> **Objectif a**
Renommez « longitude » en « lng » dans les lignes des enregistrements comprises entre celle qui contient « region: Borsod-Abauj-Zemplen » et celle qui contient « city: P'asanauri », incluses. Redonnez seulement ces lignes, sans aucune autre modification.

> **Extrait du texte**
Partager

Pourquoi les subventions gouvernementales nuisent à la concurrence mondiale

Pourquoi les subventions publiques nuisent à la concurrence mondiale

15 avril 2019 | Jehan Sauvage

Depuis sa création il y a 20 ans, l’Agence mondiale antidopage (AMA) a suivi des milliers d’affaires de lutte contre le dopage dans le sport professionnel. Avec son slogan, « Franc jeu », elle s’est donnée pour mission de promouvoir l’absence de dopage dans le milieu sportif, tandis que son logo, qui représente le signe « égal » (=) évoque l’égalité et la loyauté sur les terrains de sport. Pour la seule année 2016, l’AMA a supervisé plus de 1 300 affaires de violations des règles antidopage concernant des sportifs et des professionnels du secteur dans 113 pays et plus de 100 sports différents.

En tant qu’amateurs de sport, nous souhaitons assister à des compétitions sportives loyales. Le dopage remet en cause la loyauté et la compétitivité du jeu, en jetant le discrédit sur les victoires obtenues et en trompant les concurrents honnêtes.

En tant que membres d’une communauté mondiale, nous apprécions aussi la loyauté et la compétitivité sur les marchés internationaux. Les règles qui gouvernent les échanges internationaux ont été créées précisément pour instaurer des conditions équitables à l’échelle mondiale et garantir une concurrence loyale qui favorise l’innovation et profite aux consommateurs. Pourtant, certains États continuent de soutenir (ou de subventionner) des entreprises ou des industries nationales afin de leur conférer un avantage face à la concurrence étrangère. Leurs motivations sont multiples, mais de telles décisions sont en définitive préjudiciables aux consommateurs, aux entreprises et à l’emploi. Souvent, nous ignorons qui seraient les « vrais gagnants » si la concurrence était véritablement équitable.

Les subventions sont d’ampleur et de formes très diverses

L’OCDE s’emploie depuis de longues années à cerner et à évaluer le soutien public dont bénéficient certains secteurs de l’économie. Après avoir commencé dans les années 80 à mesurer le soutien à l’agriculture, elle a élargi ses travaux à la pêche, aux combustibles fossiles, et plus récemment aux subventions industrielles, notamment à celles qui visent la filière de l’aluminium.

> **Lignes de données**
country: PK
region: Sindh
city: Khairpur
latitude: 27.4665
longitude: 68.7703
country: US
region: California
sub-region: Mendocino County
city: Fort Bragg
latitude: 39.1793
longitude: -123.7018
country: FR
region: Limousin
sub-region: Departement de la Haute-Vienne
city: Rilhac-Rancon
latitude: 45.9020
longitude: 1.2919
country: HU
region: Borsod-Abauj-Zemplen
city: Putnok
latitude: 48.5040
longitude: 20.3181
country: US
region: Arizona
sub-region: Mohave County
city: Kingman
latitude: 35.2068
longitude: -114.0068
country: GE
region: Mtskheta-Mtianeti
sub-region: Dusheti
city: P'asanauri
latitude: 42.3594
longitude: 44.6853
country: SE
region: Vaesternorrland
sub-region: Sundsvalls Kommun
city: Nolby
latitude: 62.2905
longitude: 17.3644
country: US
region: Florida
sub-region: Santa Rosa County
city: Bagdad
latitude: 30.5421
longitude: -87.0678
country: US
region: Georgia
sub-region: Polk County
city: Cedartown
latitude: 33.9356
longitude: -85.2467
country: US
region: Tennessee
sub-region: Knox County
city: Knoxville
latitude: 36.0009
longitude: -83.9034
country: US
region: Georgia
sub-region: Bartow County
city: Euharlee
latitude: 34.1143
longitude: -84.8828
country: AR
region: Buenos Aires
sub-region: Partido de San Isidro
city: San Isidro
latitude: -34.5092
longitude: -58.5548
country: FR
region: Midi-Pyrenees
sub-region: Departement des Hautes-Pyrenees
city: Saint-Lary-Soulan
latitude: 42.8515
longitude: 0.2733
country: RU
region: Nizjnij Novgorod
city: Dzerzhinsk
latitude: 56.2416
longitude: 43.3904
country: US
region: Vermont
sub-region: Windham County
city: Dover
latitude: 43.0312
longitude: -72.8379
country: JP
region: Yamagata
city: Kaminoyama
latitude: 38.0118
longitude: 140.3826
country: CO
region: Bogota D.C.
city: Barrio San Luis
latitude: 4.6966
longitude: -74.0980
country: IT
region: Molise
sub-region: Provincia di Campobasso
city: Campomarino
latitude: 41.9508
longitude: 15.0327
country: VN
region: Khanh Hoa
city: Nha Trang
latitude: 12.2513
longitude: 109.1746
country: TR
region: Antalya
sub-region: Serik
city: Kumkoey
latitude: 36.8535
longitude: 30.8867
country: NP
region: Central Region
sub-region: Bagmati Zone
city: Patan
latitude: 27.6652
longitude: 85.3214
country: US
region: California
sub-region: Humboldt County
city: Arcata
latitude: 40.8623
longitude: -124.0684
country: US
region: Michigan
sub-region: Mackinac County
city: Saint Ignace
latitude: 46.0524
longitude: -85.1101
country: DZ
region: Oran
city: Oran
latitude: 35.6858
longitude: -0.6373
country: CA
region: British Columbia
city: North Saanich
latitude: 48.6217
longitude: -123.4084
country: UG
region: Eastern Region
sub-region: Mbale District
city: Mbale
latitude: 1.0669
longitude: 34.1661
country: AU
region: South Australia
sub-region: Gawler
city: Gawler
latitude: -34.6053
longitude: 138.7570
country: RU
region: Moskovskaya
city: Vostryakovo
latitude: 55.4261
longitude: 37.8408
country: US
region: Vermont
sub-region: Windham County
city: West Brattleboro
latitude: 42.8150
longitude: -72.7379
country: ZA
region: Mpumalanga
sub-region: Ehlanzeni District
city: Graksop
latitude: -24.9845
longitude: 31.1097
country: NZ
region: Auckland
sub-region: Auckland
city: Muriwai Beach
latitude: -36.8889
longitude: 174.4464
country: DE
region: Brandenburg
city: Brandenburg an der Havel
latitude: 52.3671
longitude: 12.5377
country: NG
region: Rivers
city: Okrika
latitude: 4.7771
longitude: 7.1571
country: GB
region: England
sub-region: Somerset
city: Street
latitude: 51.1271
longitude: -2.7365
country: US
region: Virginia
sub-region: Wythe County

> **Objectif b**
Recopiez mot pour mot le passage de l'article sur les subventions publiques compris entre « Pourquoi les subventions publiques » et « 100 sports différents. », inclus.

> **Réponse rédigée a**
region: Borsod-Abauj-Zemplen
city: Putnok
latitude: 48.5040
lng: 20.3181
country: US
region: Arizona
sub-region: Mohave County
city: Kingman
latitude: 35.2068
lng: -114.0068
country: GE
region: Mtskheta-Mtianeti
sub-region: Dusheti
city: P'asanauri

> **Réponse rédigée b**
Pourquoi les subventions publiques nuisent à la concurrence mondiale

15 avril 2019 | Jehan Sauvage

Depuis sa création il y a 20 ans, l’Agence mondiale antidopage (AMA) a suivi des milliers d’affaires de lutte contre le dopage dans le sport professionnel. Avec son slogan, « Franc jeu », elle s’est donnée pour mission de promouvoir l’absence de dopage dans le milieu sportif, tandis que son logo, qui représente le signe « égal » (=) évoque l’égalité et la loyauté sur les terrains de sport. Pour la seule année 2016, l’AMA a supervisé plus de 1 300 affaires de violations des règles antidopage concernant des sportifs et des professionnels du secteur dans 113 pays et plus de 100 sports différents.